Rules for Type Coercion

The above example is quite easy, isn't it? So, let's test it again with an another example. And after that, we will explore the rules for type coercion.

const a = true;
const b = 'true';

console.log(a == b)

Now, what do you think will be the output? If your answer was true, unfortunately that's not correct. But if you figured out that it was false, then congrats.

If your answer was wrong, don't worry because we are going to learn some rules that will help you understand it even better.

So, here are the rules for type coercion in JavaScript:

  • If either operand is a string, the other operand will be converted to a string.
  • If either operand is a number, the other operand will be converted to a number.
  • If either operand is a boolean, it will be converted to a number (true becomes 1 and false becomes 0).
  • If one operand is an object and the other is a primitive value, the object will be converted to a primitive value before the comparison is made.
  • If one of the operands is null or undefined, the other must also be null or undefined to return true. Otherwise it will return false.

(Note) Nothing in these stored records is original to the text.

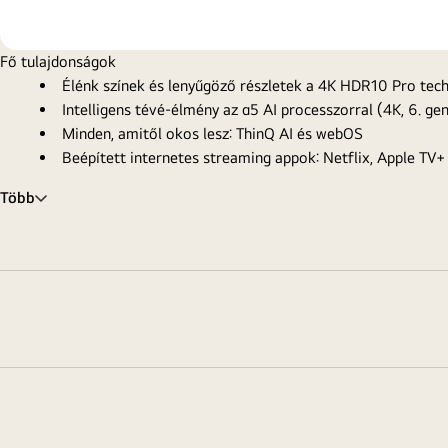
Fő tulajdonságok
Élénk színek és lenyűgöző részletek a 4K HDR10 Pro tec
Intelligens tévé-élmény az α5 AI processzorral (4K, 6. ge
Minden, amitől okos lesz: ThinQ AI és webOS
Beépített internetes streaming appok: Netflix, Apple TV+
Több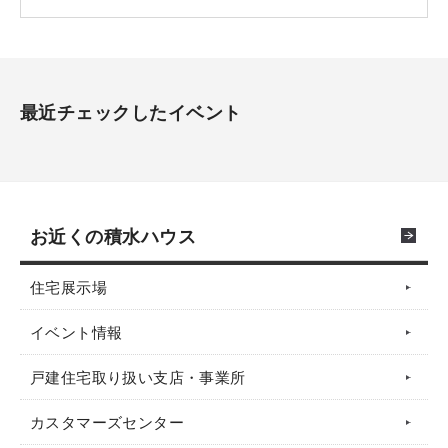
最近チェックしたイベント
お近くの積水ハウス
住宅展示場
イベント情報
戸建住宅取り扱い支店・事業所
カスタマーズセンター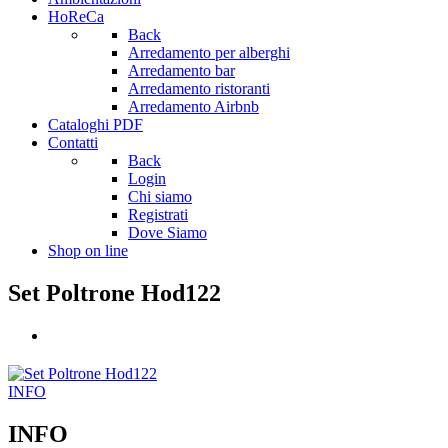
HoReCa
Back
Arredamento per alberghi
Arredamento bar
Arredamento ristoranti
Arredamento Airbnb
Cataloghi PDF
Contatti
Back
Login
Chi siamo
Registrati
Dove Siamo
Shop on line
Set Poltrone Hod122
INFO
INFO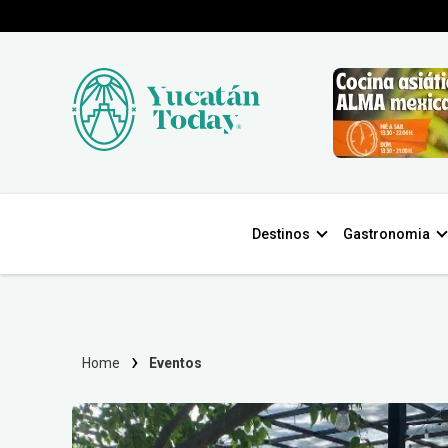
Destinos
Gastronomia
Home
Eventos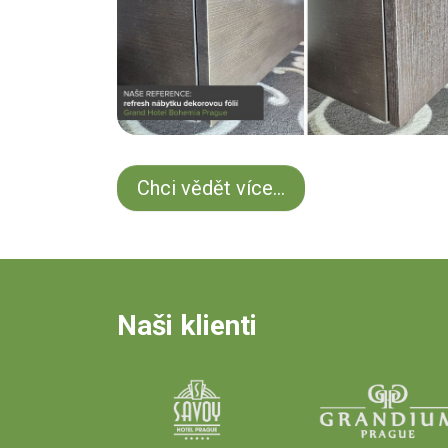
Chci vědět více...
Naši klienti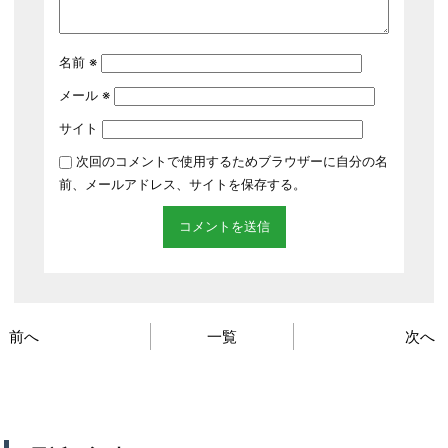
名前
※
メール
※
サイト
次回のコメントで使用するためブラウザーに自分の名
前、メールアドレス、サイトを保存する。
前へ
一覧
次へ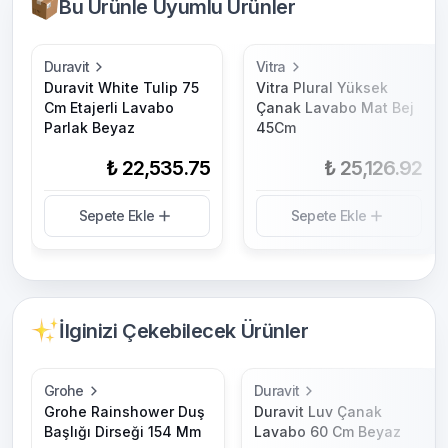
Bu Ürünle Uyumlu Ürünler
Duravit
Vitra
Duravit White Tulip 75
Vitra Plural Yüksek
Cm Etajerli Lavabo
Çanak Lavabo Mat Bej
Parlak Beyaz
45Cm
₺ 22,535.75
₺ 25,126.92
Sepete Ekle
Sepete Ekle
İlginizi Çekebilecek Ürünler
Grohe
Duravit
Grohe Rainshower Duş
Duravit Luv Çanak
Başlığı Dirseği 154 Mm
Lavabo 60 Cm Beyaz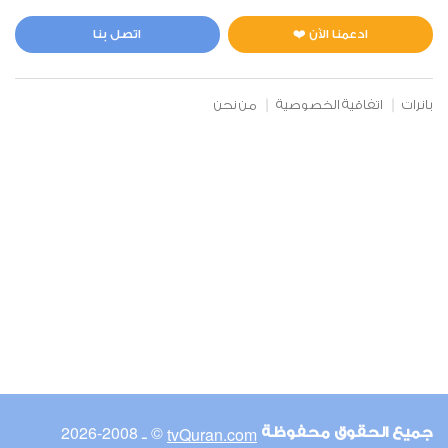
المائدة
1
12338
استماع
اعجاب
ادعمنا الآن ❤️
اتصل بنا
بانرات
اتفاقية الخصوصية
من نحن
00:00
00:00
6
الأنعام
0
8523
استماع
اعجاب
00:00
00:00
© ـ 2008-2026
tvQuran.com
جميع الحقوق محفوظة
7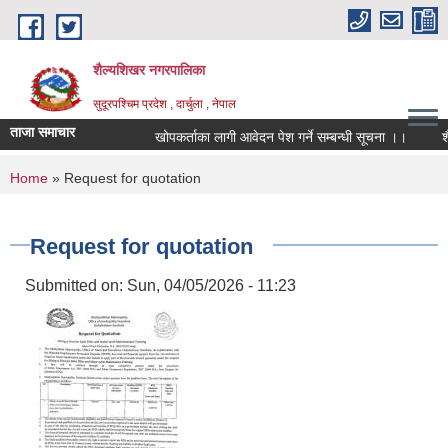
Skip to main content
शैल्यशिखर नगरपालिका
सुदूरपश्चिम प्रदेश , दार्चुला , नेपाल
ताजा समाचार
खोपकर्ताका लागी आवेदन पेश गर्ने सम्बन्धी सूचना ।।
शै
You are here
Home
» Request for quotation
Request for quotation
Submitted on:
Sun, 04/05/2026 - 11:23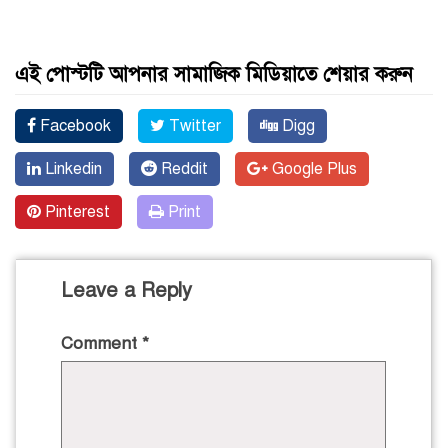
এই পোস্টটি আপনার সামাজিক মিডিয়াতে শেয়ার করুন
Facebook
Twitter
Digg
Linkedin
Reddit
Google Plus
Pinterest
Print
Leave a Reply
Comment
*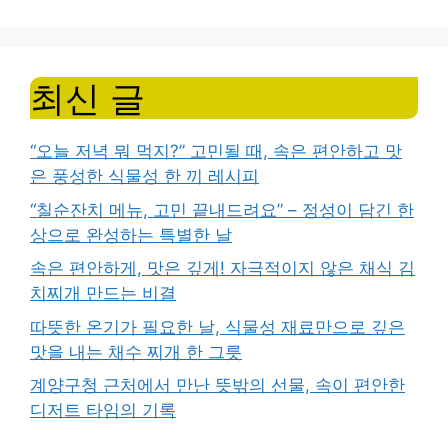
최신 글
“오늘 저녁 뭐 먹지?” 고민될 때, 속은 편안하고 맛
은 풍성한 식물성 한 끼 레시피
“칠순잔치 메뉴, 고민 끝내드려요” – 정성이 담긴 한
상으로 완성하는 특별한 날
속은 편안하게, 맛은 깊게! 자극적이지 않은 채식 김
치찌개 만드는 비결
따뜻한 온기가 필요한 날, 식물성 재료만으로 깊은
맛을 내는 채수 찌개 한 그릇
계양구청 근처에서 만난 뜻밖의 선물, 속이 편안한
디저트 타임의 기록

Now, from point three, you know why our answer was false in the above example.

It is because the value of the variable a (true) gets converted to a number before the comparison. So after comparison – where we're now comparing 1 and 'true' – we get false because the variables contain different values.

How Triple Equals (===) Works – with Examples

Triple equals (===), also referred to as "strict equality", works similarly to how double equals (==) works, with one important difference: it does not convert the types of the operands before comparing.

While comparing the variables, it first checks if the types differ. If they do, it returns false. If the types match, then it checks for the value. If the values are same and are not numbers, it returns true.

Finally, if both the operands are numbers and are not NaN, and they have the same value, then it returns true. Otherwise, false.

Let's understand this with the help of examples:

const a = 100;
const b = '100';

console.log(a === b);

We have taken the same example as above, but instead of comparing with double (==) equals we are comparing with triple equals (===).

So, you may have guessed the answer already. Yeah, it's false, Why? Because the type of variable a is number and type of variable b is string.

While comparing, triple equals checks for the types of the operands first – and those types differ in this example. So, it returns false.

Let's look at another example:

const a = true;
const b = 1;

console.log(a === b);

In the above example, we have two variables a and b. The type of variable a is boolean and the type of variable b is number.

So, if we're comparing using triple equals (===), it will return false – because again, the variables have different types.


The == and === operators in JavaScript are comparison operators that we use to determine if two values are equal or not.

The == operator performs a loose equality comparison that performs type coercion if necessary to make the comparison possible.

The === operator, on the other hand, performs a strict equality comparison that does not perform type coercion and requires the operands to have the same type (as well as the same value).

Type coercion in JavaScript can sometimes lead to unexpected results, so it's mostly recommended to use the strict equality operator === instead of the loose equality operator ==.